* ABOUT THIS EXERCISE *
A full, exact copy of the records below is the required answer.

══ INFORMATION SUPPLIED

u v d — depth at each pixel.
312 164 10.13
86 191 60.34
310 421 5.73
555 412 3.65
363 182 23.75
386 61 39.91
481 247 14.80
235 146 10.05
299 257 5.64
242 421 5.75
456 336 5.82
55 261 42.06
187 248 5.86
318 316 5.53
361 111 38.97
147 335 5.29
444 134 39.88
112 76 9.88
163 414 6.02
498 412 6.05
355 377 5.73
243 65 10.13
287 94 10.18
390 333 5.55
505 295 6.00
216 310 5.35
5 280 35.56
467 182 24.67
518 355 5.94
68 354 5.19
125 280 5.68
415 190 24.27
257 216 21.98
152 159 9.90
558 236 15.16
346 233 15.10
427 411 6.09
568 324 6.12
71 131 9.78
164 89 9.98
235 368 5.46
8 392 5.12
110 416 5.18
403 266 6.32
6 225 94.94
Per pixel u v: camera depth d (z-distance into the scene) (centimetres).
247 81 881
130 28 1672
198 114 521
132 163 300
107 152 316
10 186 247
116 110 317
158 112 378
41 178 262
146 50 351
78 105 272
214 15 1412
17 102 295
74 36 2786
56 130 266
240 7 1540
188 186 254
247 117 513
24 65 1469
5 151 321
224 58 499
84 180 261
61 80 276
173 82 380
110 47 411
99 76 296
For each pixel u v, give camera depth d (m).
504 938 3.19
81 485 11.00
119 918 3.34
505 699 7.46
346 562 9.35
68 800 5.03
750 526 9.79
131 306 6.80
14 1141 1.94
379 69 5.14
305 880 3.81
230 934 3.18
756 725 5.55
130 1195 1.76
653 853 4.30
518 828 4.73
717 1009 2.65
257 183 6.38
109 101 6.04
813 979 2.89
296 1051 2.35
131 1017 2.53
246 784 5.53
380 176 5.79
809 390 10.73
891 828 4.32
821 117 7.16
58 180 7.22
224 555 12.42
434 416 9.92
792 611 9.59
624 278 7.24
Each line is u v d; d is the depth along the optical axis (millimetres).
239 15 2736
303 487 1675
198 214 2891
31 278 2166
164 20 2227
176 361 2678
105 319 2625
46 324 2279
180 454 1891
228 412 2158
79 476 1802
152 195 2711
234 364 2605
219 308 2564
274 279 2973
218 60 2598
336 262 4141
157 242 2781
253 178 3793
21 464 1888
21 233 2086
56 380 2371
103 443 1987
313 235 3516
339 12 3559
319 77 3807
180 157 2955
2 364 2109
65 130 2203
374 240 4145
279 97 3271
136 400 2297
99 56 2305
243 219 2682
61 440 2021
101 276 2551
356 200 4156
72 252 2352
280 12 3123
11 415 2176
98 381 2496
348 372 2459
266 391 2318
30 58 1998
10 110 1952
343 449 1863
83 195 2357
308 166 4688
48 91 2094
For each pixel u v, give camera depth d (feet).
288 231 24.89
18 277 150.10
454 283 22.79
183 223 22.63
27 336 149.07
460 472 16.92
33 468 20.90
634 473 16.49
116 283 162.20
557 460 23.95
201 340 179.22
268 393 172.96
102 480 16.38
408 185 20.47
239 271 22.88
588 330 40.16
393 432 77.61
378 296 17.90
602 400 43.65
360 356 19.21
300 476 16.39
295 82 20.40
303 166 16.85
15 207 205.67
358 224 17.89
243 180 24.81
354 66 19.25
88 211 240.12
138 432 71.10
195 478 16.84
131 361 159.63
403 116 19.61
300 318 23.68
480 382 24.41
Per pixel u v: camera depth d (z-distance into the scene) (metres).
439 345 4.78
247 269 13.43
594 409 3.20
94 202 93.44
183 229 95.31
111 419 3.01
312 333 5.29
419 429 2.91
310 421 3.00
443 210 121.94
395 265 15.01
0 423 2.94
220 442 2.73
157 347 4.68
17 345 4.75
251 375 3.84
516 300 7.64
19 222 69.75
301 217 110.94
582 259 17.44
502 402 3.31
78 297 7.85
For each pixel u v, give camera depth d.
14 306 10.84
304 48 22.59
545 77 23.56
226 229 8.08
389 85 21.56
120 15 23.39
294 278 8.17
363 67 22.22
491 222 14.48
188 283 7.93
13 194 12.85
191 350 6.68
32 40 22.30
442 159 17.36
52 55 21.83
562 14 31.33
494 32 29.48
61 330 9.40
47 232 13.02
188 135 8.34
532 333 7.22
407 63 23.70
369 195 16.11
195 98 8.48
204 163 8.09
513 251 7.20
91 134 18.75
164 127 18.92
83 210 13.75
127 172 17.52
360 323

════

* RESULT OF THIS EXERCISE *
u v d — depth at each pixel.
312 164 10.13
86 191 60.34
310 421 5.73
555 412 3.65
363 182 23.75
386 61 39.91
481 247 14.80
235 146 10.05
299 257 5.64
242 421 5.75
456 336 5.82
55 261 42.06
187 248 5.86
318 316 5.53
361 111 38.97
147 335 5.29
444 134 39.88
112 76 9.88
163 414 6.02
498 412 6.05
355 377 5.73
243 65 10.13
287 94 10.18
390 333 5.55
505 295 6.00
216 310 5.35
5 280 35.56
467 182 24.67
518 355 5.94
68 354 5.19
125 280 5.68
415 190 24.27
257 216 21.98
152 159 9.90
558 236 15.16
346 233 15.10
427 411 6.09
568 324 6.12
71 131 9.78
164 89 9.98
235 368 5.46
8 392 5.12
110 416 5.18
403 266 6.32
6 225 94.94
Per pixel u v: camera depth d (z-distance into the scene) (centimetres).
247 81 881
130 28 1672
198 114 521
132 163 300
107 152 316
10 186 247
116 110 317
158 112 378
41 178 262
146 50 351
78 105 272
214 15 1412
17 102 295
74 36 2786
56 130 266
240 7 1540
188 186 254
247 117 513
24 65 1469
5 151 321
224 58 499
84 180 261
61 80 276
173 82 380
110 47 411
99 76 296
For each pixel u v, give camera depth d (m).
504 938 3.19
81 485 11.00
119 918 3.34
505 699 7.46
346 562 9.35
68 800 5.03
750 526 9.79
131 306 6.80
14 1141 1.94
379 69 5.14
305 880 3.81
230 934 3.18
756 725 5.55
130 1195 1.76
653 853 4.30
518 828 4.73
717 1009 2.65
257 183 6.38
109 101 6.04
813 979 2.89
296 1051 2.35
131 1017 2.53
246 784 5.53
380 176 5.79
809 390 10.73
891 828 4.32
821 117 7.16
58 180 7.22
224 555 12.42
434 416 9.92
792 611 9.59
624 278 7.24
Each line is u v d; d is the depth along the optical axis (millimetres).
239 15 2736
303 487 1675
198 214 2891
31 278 2166
164 20 2227
176 361 2678
105 319 2625
46 324 2279
180 454 1891
228 412 2158
79 476 1802
152 195 2711
234 364 2605
219 308 2564
274 279 2973
218 60 2598
336 262 4141
157 242 2781
253 178 3793
21 464 1888
21 233 2086
56 380 2371
103 443 1987
313 235 3516
339 12 3559
319 77 3807
180 157 2955
2 364 2109
65 130 2203
374 240 4145
279 97 3271
136 400 2297
99 56 2305
243 219 2682
61 440 2021
101 276 2551
356 200 4156
72 252 2352
280 12 3123
11 415 2176
98 381 2496
348 372 2459
266 391 2318
30 58 1998
10 110 1952
343 449 1863
83 195 2357
308 166 4688
48 91 2094
For each pixel u v, give camera depth d (feet).
288 231 24.89
18 277 150.10
454 283 22.79
183 223 22.63
27 336 149.07
460 472 16.92
33 468 20.90
634 473 16.49
116 283 162.20
557 460 23.95
201 340 179.22
268 393 172.96
102 480 16.38
408 185 20.47
239 271 22.88
588 330 40.16
393 432 77.61
378 296 17.90
602 400 43.65
360 356 19.21
300 476 16.39
295 82 20.40
303 166 16.85
15 207 205.67
358 224 17.89
243 180 24.81
354 66 19.25
88 211 240.12
138 432 71.10
195 478 16.84
131 361 159.63
403 116 19.61
300 318 23.68
480 382 24.41
Per pixel u v: camera depth d (z-distance into the scene) (metres).
439 345 4.78
247 269 13.43
594 409 3.20
94 202 93.44
183 229 95.31
111 419 3.01
312 333 5.29
419 429 2.91
310 421 3.00
443 210 121.94
395 265 15.01
0 423 2.94
220 442 2.73
157 347 4.68
17 345 4.75
251 375 3.84
516 300 7.64
19 222 69.75
301 217 110.94
582 259 17.44
502 402 3.31
78 297 7.85
For each pixel u v, give camera depth d.
14 306 10.84
304 48 22.59
545 77 23.56
226 229 8.08
389 85 21.56
120 15 23.39
294 278 8.17
363 67 22.22
491 222 14.48
188 283 7.93
13 194 12.85
191 350 6.68
32 40 22.30
442 159 17.36
52 55 21.83
562 14 31.33
494 32 29.48
61 330 9.40
47 232 13.02
188 135 8.34
532 333 7.22
407 63 23.70
369 195 16.11
195 98 8.48
204 163 8.09
513 251 7.20
91 134 18.75
164 127 18.92
83 210 13.75
127 172 17.52
360 323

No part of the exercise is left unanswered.